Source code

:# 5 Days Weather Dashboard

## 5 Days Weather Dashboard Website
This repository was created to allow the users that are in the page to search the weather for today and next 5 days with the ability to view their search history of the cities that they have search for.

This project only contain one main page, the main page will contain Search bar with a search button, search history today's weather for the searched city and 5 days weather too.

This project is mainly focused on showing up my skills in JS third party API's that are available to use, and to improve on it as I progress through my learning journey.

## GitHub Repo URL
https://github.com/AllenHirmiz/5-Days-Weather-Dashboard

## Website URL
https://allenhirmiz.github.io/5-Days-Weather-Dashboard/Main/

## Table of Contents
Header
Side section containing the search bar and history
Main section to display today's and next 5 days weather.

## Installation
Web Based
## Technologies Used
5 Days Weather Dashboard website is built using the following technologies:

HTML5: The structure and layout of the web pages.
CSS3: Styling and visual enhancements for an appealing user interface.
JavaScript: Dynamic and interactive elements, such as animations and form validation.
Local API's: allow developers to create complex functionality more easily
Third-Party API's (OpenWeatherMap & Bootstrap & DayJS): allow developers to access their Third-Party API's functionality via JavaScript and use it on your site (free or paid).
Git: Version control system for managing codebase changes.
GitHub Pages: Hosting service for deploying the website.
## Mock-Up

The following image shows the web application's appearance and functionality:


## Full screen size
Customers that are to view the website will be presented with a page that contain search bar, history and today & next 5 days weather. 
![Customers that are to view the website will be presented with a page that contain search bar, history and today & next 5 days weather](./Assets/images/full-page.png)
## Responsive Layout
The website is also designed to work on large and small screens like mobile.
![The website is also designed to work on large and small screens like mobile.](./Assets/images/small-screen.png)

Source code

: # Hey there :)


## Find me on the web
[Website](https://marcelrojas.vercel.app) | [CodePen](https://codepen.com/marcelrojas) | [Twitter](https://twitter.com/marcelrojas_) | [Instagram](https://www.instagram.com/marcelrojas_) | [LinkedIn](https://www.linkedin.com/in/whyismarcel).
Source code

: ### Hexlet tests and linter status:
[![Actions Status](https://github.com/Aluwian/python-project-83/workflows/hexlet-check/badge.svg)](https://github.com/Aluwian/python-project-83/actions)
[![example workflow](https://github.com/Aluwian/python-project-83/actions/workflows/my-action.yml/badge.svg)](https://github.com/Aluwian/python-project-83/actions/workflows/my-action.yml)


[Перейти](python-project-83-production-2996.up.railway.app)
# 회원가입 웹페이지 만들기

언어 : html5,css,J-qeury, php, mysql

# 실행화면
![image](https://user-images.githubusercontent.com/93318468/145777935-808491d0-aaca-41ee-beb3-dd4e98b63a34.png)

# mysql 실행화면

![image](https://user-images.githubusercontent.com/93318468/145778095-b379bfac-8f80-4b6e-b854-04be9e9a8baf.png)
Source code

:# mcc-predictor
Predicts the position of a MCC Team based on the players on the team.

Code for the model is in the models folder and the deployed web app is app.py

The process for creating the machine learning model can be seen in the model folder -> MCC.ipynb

§ **Task details**
Copy all of the records above, replacing every "Source code" with "Markdown source" and leaving everything else untouched.

§ **Response**
Markdown source

:# 5 Days Weather Dashboard

## 5 Days Weather Dashboard Website
This repository was created to allow the users that are in the page to search the weather for today and next 5 days with the ability to view their search history of the cities that they have search for.

This project only contain one main page, the main page will contain Search bar with a search button, search history today's weather for the searched city and 5 days weather too.

This project is mainly focused on showing up my skills in JS third party API's that are available to use, and to improve on it as I progress through my learning journey.

## GitHub Repo URL
https://github.com/AllenHirmiz/5-Days-Weather-Dashboard

## Website URL
https://allenhirmiz.github.io/5-Days-Weather-Dashboard/Main/

## Table of Contents
Header
Side section containing the search bar and history
Main section to display today's and next 5 days weather.

## Installation
Web Based
## Technologies Used
5 Days Weather Dashboard website is built using the following technologies:

HTML5: The structure and layout of the web pages.
CSS3: Styling and visual enhancements for an appealing user interface.
JavaScript: Dynamic and interactive elements, such as animations and form validation.
Local API's: allow developers to create complex functionality more easily
Third-Party API's (OpenWeatherMap & Bootstrap & DayJS): allow developers to access their Third-Party API's functionality via JavaScript and use it on your site (free or paid).
Git: Version control system for managing codebase changes.
GitHub Pages: Hosting service for deploying the website.
## Mock-Up

The following image shows the web application's appearance and functionality:


## Full screen size
Customers that are to view the website will be presented with a page that contain search bar, history and today & next 5 days weather. 
![Customers that are to view the website will be presented with a page that contain search bar, history and today & next 5 days weather](./Assets/images/full-page.png)
## Responsive Layout
The website is also designed to work on large and small screens like mobile.
![The website is also designed to work on large and small screens like mobile.](./Assets/images/small-screen.png)

Markdown source

: # Hey there :)


## Find me on the web
[Website](https://marcelrojas.vercel.app) | [CodePen](https://codepen.com/marcelrojas) | [Twitter](https://twitter.com/marcelrojas_) | [Instagram](https://www.instagram.com/marcelrojas_) | [LinkedIn](https://www.linkedin.com/in/whyismarcel).
Markdown source

: ### Hexlet tests and linter status:
[![Actions Status](https://github.com/Aluwian/python-project-83/workflows/hexlet-check/badge.svg)](https://github.com/Aluwian/python-project-83/actions)
[![example workflow](https://github.com/Aluwian/python-project-83/actions/workflows/my-action.yml/badge.svg)](https://github.com/Aluwian/python-project-83/actions/workflows/my-action.yml)


[Перейти](python-project-83-production-2996.up.railway.app)
# 회원가입 웹페이지 만들기

언어 : html5,css,J-qeury, php, mysql

# 실행화면
![image](https://user-images.githubusercontent.com/93318468/145777935-808491d0-aaca-41ee-beb3-dd4e98b63a34.png)

# mysql 실행화면

![image](https://user-images.githubusercontent.com/93318468/145778095-b379bfac-8f80-4b6e-b854-04be9e9a8baf.png)
Markdown source

:# mcc-predictor
Predicts the position of a MCC Team based on the players on the team.

Code for the model is in the models folder and the deployed web app is app.py

The process for creating the machine learning model can be seen in the model folder -> MCC.ipynb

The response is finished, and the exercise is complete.